The group said that Texas was the only state with failing grades in six out of eight statistical measures of quality of care.
Less than 20 percent of nursing homes in Texas had an above average direct care staff rating, a lower percentage than any other state. In terms of direct care staffing hours, Texas ranked 44th among the states, with an F grade.
The report found that 94 percent of facilities in Texas had deficiencies, and 16 percent had severe deficiencies. In terms of above average health inspections, Texas ranked 44th out of all the states.
In terms of the average time each resident spends with a registered nurse per day, Texas ranked 50th among the states. Less than 11 percent of facilities in Texas had an above average registered nurse staffing rating, placing the state in 49th place in that category.
With regard to complaints received by the state’s Office of the State Long-Term Care Ombudsman, 92 percent of complaints were verified.
Brian Lee, the executive director of Families for Better Care, said that the state’s “abysmal” record epitomizes what is wrong with nursing home care. Lee said that nursing homes in the state were severely understaffed. The group called on the state legislature and Governor Rick Perry to take action to improve the regulation of skilled nursing facilities.
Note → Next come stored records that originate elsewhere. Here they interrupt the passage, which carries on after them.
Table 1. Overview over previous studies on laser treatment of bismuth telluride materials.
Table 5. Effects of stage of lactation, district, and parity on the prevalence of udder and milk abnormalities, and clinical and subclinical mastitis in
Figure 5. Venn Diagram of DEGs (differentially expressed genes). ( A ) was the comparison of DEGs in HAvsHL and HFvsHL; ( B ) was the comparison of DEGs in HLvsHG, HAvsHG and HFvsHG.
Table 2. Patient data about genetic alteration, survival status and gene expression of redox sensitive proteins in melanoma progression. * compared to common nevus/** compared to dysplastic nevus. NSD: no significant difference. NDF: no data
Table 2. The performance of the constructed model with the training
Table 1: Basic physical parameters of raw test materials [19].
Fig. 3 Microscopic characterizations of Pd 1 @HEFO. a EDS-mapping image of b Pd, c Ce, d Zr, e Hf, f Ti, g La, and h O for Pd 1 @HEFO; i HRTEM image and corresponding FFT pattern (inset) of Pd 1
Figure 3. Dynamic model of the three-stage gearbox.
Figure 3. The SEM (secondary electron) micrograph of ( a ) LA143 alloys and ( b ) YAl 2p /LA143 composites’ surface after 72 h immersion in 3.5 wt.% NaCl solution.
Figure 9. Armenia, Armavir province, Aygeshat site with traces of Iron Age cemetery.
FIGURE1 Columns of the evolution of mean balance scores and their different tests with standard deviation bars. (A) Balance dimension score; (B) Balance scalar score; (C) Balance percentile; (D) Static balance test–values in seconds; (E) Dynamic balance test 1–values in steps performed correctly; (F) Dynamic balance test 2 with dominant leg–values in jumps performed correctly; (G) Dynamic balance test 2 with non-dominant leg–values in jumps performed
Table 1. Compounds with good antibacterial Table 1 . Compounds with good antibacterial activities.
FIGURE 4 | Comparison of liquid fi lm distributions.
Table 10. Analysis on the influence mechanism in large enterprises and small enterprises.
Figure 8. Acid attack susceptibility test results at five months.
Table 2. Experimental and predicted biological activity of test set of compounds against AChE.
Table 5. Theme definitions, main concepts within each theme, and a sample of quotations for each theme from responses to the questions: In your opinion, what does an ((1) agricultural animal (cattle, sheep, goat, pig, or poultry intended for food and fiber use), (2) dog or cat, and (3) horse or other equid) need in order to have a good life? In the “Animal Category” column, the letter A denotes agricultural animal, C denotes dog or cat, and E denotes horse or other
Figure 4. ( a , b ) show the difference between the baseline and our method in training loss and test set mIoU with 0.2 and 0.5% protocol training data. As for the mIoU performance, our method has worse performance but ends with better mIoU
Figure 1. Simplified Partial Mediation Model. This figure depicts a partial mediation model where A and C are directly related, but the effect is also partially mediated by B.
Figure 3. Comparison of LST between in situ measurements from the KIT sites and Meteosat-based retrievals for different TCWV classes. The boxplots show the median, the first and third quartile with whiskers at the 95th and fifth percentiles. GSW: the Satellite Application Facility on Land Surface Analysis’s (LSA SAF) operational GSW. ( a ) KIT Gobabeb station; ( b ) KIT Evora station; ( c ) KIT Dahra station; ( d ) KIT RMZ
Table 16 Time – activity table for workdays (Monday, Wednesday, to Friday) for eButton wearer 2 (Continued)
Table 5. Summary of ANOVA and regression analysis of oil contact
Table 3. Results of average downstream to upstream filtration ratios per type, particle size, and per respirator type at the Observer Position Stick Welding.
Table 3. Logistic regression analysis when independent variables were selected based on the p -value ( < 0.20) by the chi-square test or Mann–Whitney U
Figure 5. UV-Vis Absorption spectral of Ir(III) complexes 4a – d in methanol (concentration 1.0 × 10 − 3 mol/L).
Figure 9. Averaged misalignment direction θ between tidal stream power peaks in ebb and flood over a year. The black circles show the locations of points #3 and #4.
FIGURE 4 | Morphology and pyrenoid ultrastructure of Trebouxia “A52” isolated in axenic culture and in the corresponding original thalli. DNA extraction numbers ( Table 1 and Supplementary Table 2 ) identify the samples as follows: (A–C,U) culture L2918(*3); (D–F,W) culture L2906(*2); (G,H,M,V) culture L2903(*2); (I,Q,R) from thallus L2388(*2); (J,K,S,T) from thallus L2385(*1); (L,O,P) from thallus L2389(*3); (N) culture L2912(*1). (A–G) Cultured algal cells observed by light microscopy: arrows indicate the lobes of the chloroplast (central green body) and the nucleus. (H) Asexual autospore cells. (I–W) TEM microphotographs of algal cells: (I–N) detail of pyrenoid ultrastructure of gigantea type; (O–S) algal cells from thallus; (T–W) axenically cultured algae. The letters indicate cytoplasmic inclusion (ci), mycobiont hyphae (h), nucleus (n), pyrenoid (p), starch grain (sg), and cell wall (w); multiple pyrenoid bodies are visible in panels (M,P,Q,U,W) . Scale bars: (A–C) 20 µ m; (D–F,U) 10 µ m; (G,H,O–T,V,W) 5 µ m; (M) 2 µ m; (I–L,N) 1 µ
On the group’s list of the worst states for nursing home care, Texas was joined by Louisiana, Oklahoma, Indiana, New Mexico, Missouri, New York, Michigan, Nevada, Illinois and Iowa. The group said that the best states for nursing home care were Alaska, New Hampshire, Hawaii, Rhode Island, Oregon, Utah, Idaho, Maine, South Dakota and North Dakota.
The United States has over 15,000 nursing facilities that are home to more than 1.5 million Americans.